_SET TASK 1_.
In the post about comic annuals, between which two issues does the Spider-Man and Captain America tale take place?
_SET TASK 2_.
Please translate this sentence from the post about comic annuals into Spanish: "I enjoyed the main story and art well enough."

_PASSAGE GIVEN_.

***

Wednesday, June 16, 2010

Some Quick Thoughts on Annuals

I haven't read a lot of annuals since returning to comics in the last few years. Certainly not in the way I devoured them back in the day, but I read Amazing Spider-Man Annual #37 earlier this week. I enjoyed the main story and art well enough. It was a fun, two-part tale of Spider-Man and Captain America taking place between Avengers #11 and #16. Karl Kesel’s writing really captured the sense of awe a teenaged Peter Parker must have felt meeting an icon like Captain America. And, in a lot of ways, hasn’t that always been the strength of Marvel Comics? The idea that, although these heroes inhabit the Marvel Universe, they are not necessarily commonplace and it’s still an amazing event when they are encountered. When Marvel does that, and does it well, they succeed in pulling kids and adult readers alike firmly into this world, making it all the more believable.

***

Stored entries

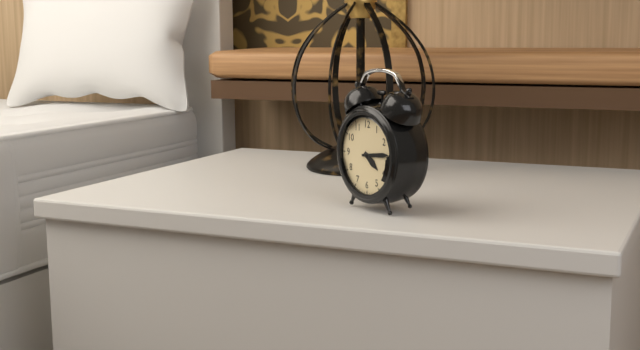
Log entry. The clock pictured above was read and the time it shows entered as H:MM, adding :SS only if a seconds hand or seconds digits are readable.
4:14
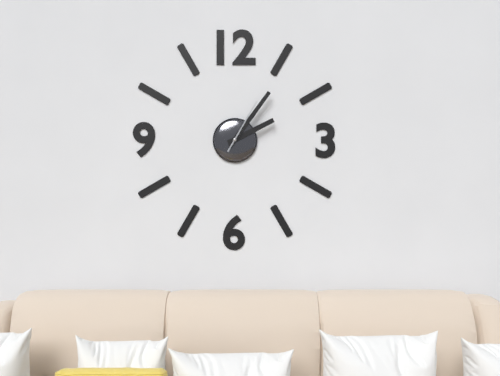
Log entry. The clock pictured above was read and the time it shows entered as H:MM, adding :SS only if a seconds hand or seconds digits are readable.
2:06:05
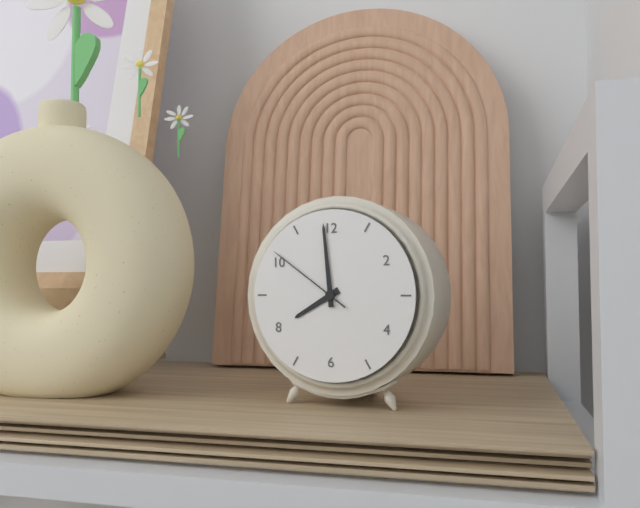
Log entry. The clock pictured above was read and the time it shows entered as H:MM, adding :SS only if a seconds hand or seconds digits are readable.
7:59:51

***

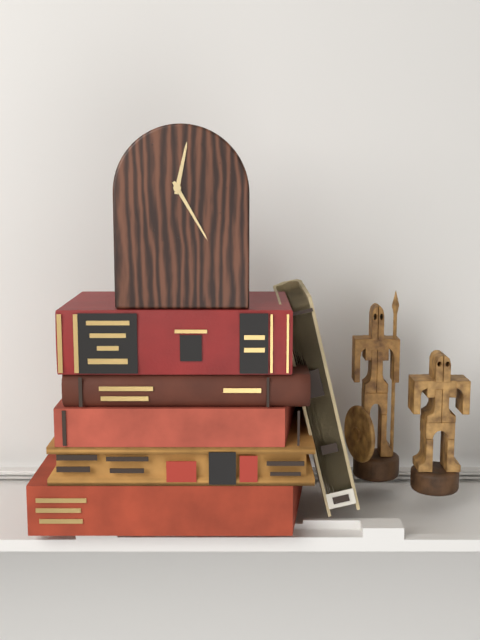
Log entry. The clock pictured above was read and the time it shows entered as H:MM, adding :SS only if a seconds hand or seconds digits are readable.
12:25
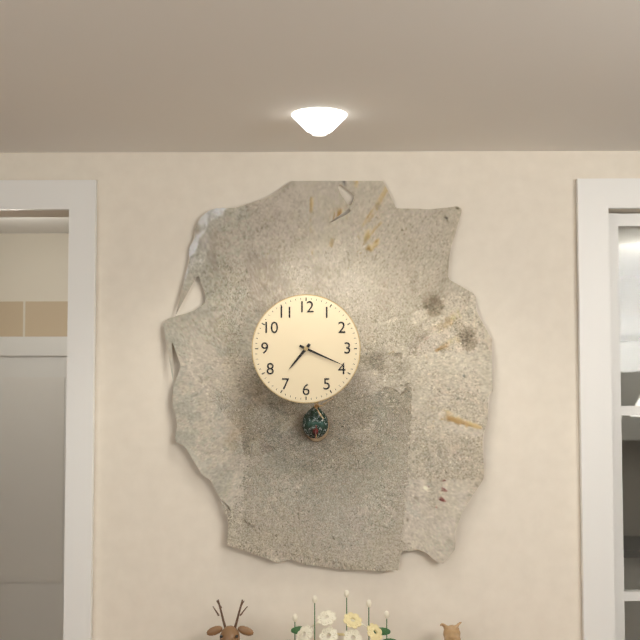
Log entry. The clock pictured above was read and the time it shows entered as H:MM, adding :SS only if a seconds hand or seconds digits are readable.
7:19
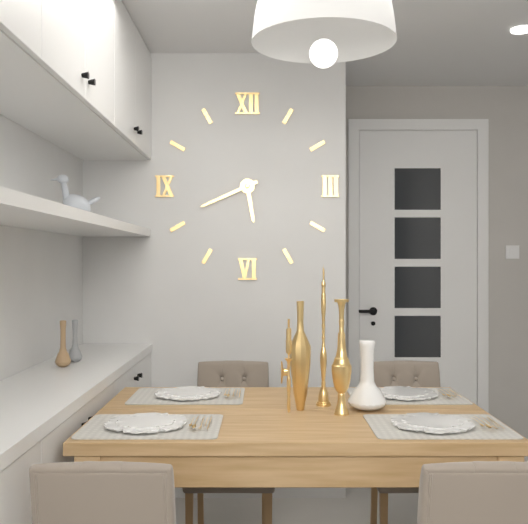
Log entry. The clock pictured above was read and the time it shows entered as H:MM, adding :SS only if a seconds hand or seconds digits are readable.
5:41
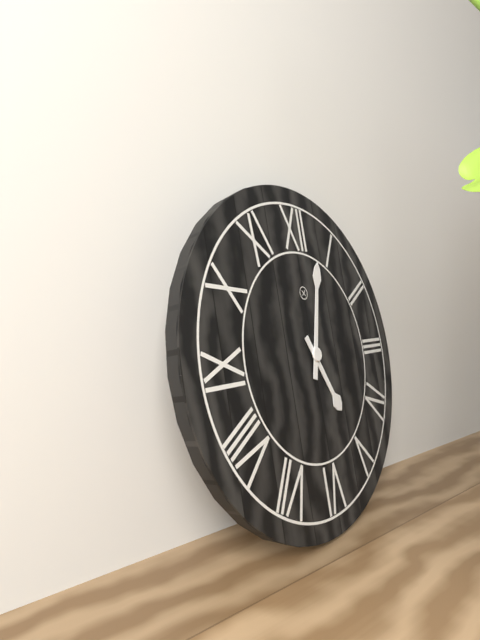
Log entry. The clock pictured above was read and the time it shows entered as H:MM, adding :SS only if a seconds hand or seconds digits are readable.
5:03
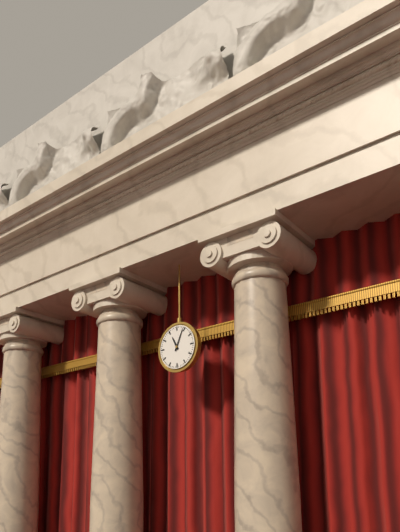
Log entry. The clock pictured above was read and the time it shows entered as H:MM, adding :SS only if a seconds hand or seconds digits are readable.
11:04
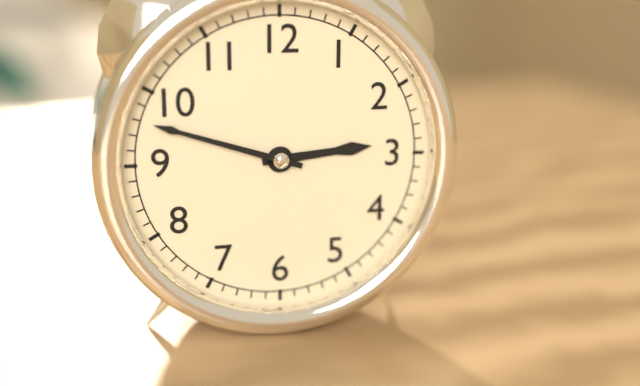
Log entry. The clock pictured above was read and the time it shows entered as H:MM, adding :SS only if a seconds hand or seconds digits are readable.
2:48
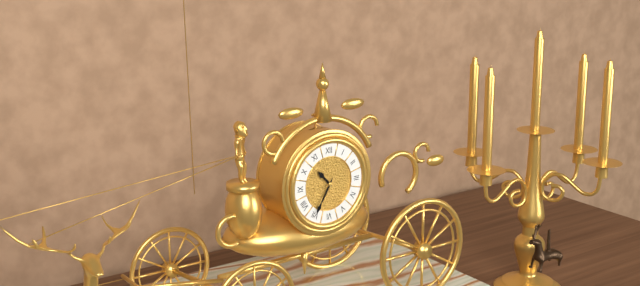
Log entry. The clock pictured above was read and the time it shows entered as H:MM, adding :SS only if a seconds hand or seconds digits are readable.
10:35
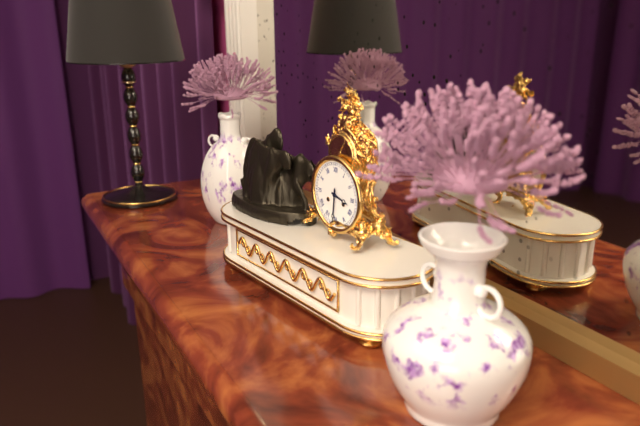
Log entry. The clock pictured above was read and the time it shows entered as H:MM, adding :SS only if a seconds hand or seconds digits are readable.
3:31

***

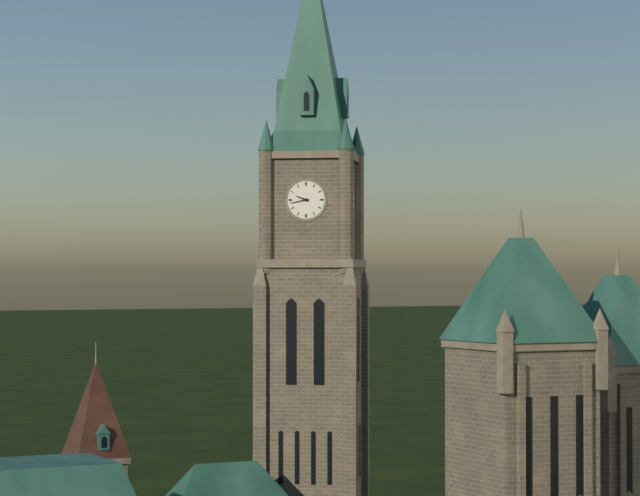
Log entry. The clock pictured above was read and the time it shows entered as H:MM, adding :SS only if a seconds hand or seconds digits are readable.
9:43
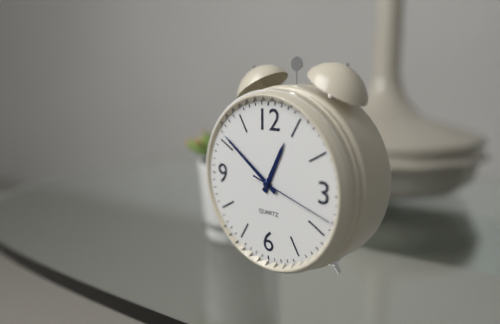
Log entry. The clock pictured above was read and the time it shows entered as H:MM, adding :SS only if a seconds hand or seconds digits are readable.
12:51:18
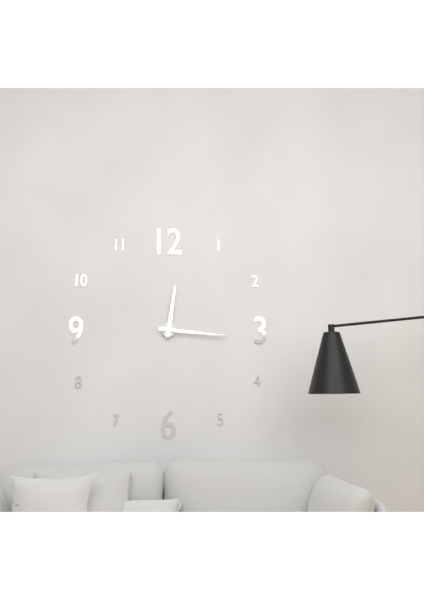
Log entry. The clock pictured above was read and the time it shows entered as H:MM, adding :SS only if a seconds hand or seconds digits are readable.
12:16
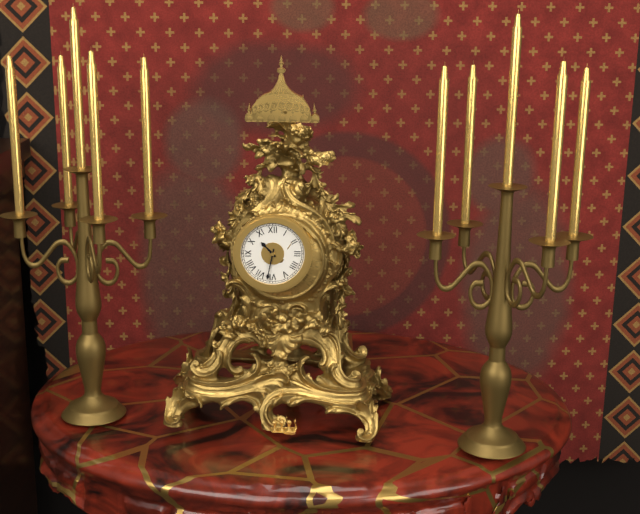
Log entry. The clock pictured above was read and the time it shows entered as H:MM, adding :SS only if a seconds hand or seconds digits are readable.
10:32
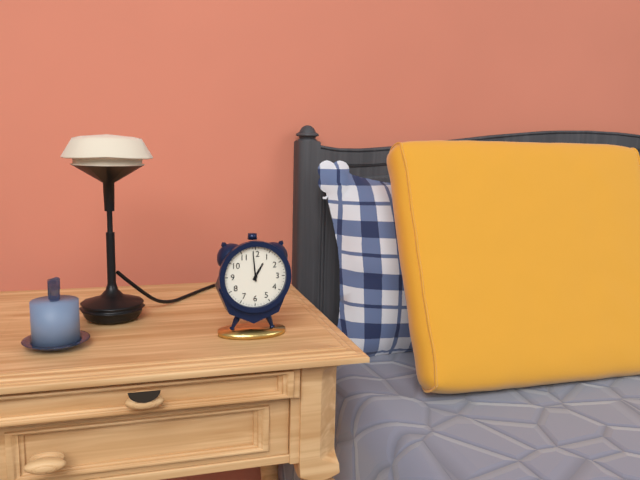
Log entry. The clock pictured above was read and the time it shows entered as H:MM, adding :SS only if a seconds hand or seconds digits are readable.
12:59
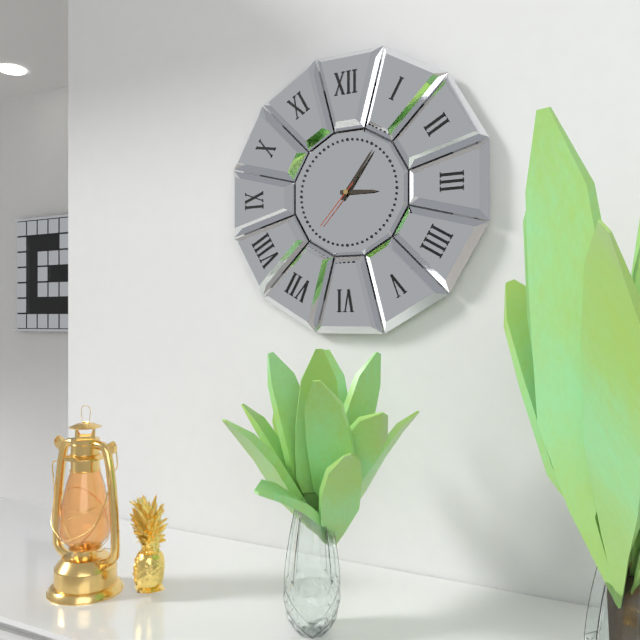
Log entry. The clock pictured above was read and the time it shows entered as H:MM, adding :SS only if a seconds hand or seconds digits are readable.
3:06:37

***

_WRITTEN ANSWER 1_.
Between Avengers #11 and #16.

_WRITTEN ANSWER 2_.
Disfruté lo suficiente de la historia principal y del arte.